▶ Exercises to complete:
1. In the blog excerpt, the sentences starting "A firefighter" and "He was" describe the man the department lost. List every distinct noun those sentences use to say what he was.
2. Write out the part of the blog excerpt that opens with the words containing "I hope some" and closes with "and gentle handling.".

Tuesday, July 21, 2009

SANE cases

People. We deal with people everyday. But how often do we deal with the victim of sexual assault? When we do, do we allow our perception of the world to color our views of them? These patients are a breed all their own and require a certain amount of special handling. These assaults can occur on both sides of the gender fence, though they are more reported when the victim is a woman. They can happen to anyone; Black, white, rich, poor, drug addict, prostitute, lawyer, doctor, old or young it is a crime that crosses all social barriers. Rape is a crime of violence and usually less about the sex and more about domination. So how do we deal with these patients who are in a moment of crisis, knowing that how they are handled can effect them for a very long time? I have had no formal training on this but life and quite a few psych classes have taught me a few lessons. Hopefully this can help others to deal with these psychologically complicated patients. If any of you have any thing to add I would greatly welcome any suggestions.

First I always approach my patient slowly and maintain a "safe" personal space distance. I don't want to violate their space any more than they have already had it violated.

I speak with a low even tone. I maintain an open stance and squat to their level so they can see me. I try never to stand over them or to have what appears to be an aggressive posture.

Before I do anything with them, I ask permission. I tell them up front what I would like to do and explain what is going to happen while I am doing it. I will not cross that personal space barrier until they give me permission. This is an attempt to give them back some control over what is happening to them.

I ask minimal questions, just do the basic assesment, treat any obvious inuries and I don't ask specifics regarding the assault unless they relate to the injuries I treat. ie were you struck with a fist or an object? kicked ect. I stay away from rape specific questions. I think that is more the place of the detective and the SANE nurse.

I let them talk. If they choose to talk to me I just let them say whatever they need to say. I assure them that they are safe with me and will continue to be so when they arrive at the ER.

The last thing I do is explain some of the process they will go through in the ER. This gives them an idea of what is next and also people feel more in control if they are informed.

In our area we have what are called SANE nurses. They are forensic nurses, SANE stands for Sexual Assault Nurse Examiner. They examine and collect evidence and help point victims in the right direction for further care. They are invaluable in my mind and I think all ER's should have atleast one.

I hope some of the things I have learned will help you guys deal with your patients. I am hoping to get some training with our department and a local SANE nurse. If it happens I will pass the info we get on. Remember when we are dealing with these patients that no matter what their life circumstance no one deserves to abused this way and they deserve the utmost of care and gentle handling.

Tuesday, July 14, 2009


Our department lost a man today. A firefighter,paramedic, brother and friend. He was my preceptor when I came to the city. He terrified me at first but we got into a comfortable rhymth and when I was done we moved out of our preceptor/preceptee relationship and onto the comfortable banter of coworkers. He was a teacher and friend. He could be a butthead but it didn't last long. He had a dry wit and a sarcastic sense of humor. He could make me laugh until I cried. The loss of him is a huge loss from our lives. He will be sorely missed.

Rest well Brother you'll be in our hearts.

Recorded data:
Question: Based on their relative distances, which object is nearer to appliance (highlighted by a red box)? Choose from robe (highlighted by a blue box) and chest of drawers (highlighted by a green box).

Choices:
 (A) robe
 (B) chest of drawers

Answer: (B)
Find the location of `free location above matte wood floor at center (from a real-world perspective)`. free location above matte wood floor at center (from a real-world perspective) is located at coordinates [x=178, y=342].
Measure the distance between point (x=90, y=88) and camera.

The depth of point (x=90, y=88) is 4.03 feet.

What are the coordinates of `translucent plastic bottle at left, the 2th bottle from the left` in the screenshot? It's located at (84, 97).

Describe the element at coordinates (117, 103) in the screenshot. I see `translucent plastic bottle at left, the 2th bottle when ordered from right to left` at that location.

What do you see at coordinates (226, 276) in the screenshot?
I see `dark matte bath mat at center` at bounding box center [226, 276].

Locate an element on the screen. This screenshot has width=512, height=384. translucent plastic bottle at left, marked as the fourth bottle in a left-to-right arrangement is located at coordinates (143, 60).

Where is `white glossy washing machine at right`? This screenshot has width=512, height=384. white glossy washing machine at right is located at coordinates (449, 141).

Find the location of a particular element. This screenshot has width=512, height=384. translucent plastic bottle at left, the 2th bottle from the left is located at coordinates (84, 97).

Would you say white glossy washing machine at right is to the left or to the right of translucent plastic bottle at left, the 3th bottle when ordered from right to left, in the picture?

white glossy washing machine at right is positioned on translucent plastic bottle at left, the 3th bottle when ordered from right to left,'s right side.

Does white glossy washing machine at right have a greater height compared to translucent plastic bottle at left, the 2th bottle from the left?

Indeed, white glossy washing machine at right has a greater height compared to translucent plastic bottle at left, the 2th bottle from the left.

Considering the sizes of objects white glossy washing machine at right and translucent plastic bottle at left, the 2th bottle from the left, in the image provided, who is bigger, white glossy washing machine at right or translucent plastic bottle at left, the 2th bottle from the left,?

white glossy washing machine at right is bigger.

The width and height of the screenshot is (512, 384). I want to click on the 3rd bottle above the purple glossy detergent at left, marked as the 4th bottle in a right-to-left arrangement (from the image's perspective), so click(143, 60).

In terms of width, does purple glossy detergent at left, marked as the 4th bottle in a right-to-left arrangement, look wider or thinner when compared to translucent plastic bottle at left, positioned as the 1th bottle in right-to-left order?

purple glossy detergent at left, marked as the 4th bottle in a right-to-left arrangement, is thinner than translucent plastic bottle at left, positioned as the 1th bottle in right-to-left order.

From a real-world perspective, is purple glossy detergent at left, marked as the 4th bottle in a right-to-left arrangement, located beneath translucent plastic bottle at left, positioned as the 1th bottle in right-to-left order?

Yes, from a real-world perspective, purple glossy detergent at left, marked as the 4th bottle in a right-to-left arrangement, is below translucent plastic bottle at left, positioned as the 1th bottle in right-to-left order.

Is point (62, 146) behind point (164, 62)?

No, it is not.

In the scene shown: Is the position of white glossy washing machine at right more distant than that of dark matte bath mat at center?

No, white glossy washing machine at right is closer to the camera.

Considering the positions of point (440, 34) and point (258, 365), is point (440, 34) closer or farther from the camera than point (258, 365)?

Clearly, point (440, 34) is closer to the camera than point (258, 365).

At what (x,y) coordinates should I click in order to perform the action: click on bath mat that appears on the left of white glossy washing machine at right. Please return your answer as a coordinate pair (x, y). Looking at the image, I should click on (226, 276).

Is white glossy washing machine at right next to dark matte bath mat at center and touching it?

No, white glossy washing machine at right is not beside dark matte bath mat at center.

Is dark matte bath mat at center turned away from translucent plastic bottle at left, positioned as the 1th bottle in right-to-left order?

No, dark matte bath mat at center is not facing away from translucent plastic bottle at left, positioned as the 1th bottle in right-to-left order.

▶ List of solutions:
1. firefighter, paramedic, brother, friend, preceptor, teacher

2.
I hope some of the things I have learned will help you guys deal with your patients. I am hoping to get some training with our department and a local SANE nurse. If it happens I will pass the info we get on. Remember when we are dealing with these patients that no matter what their life circumstance no one deserves to abused this way and they deserve the utmost of care and gentle handling.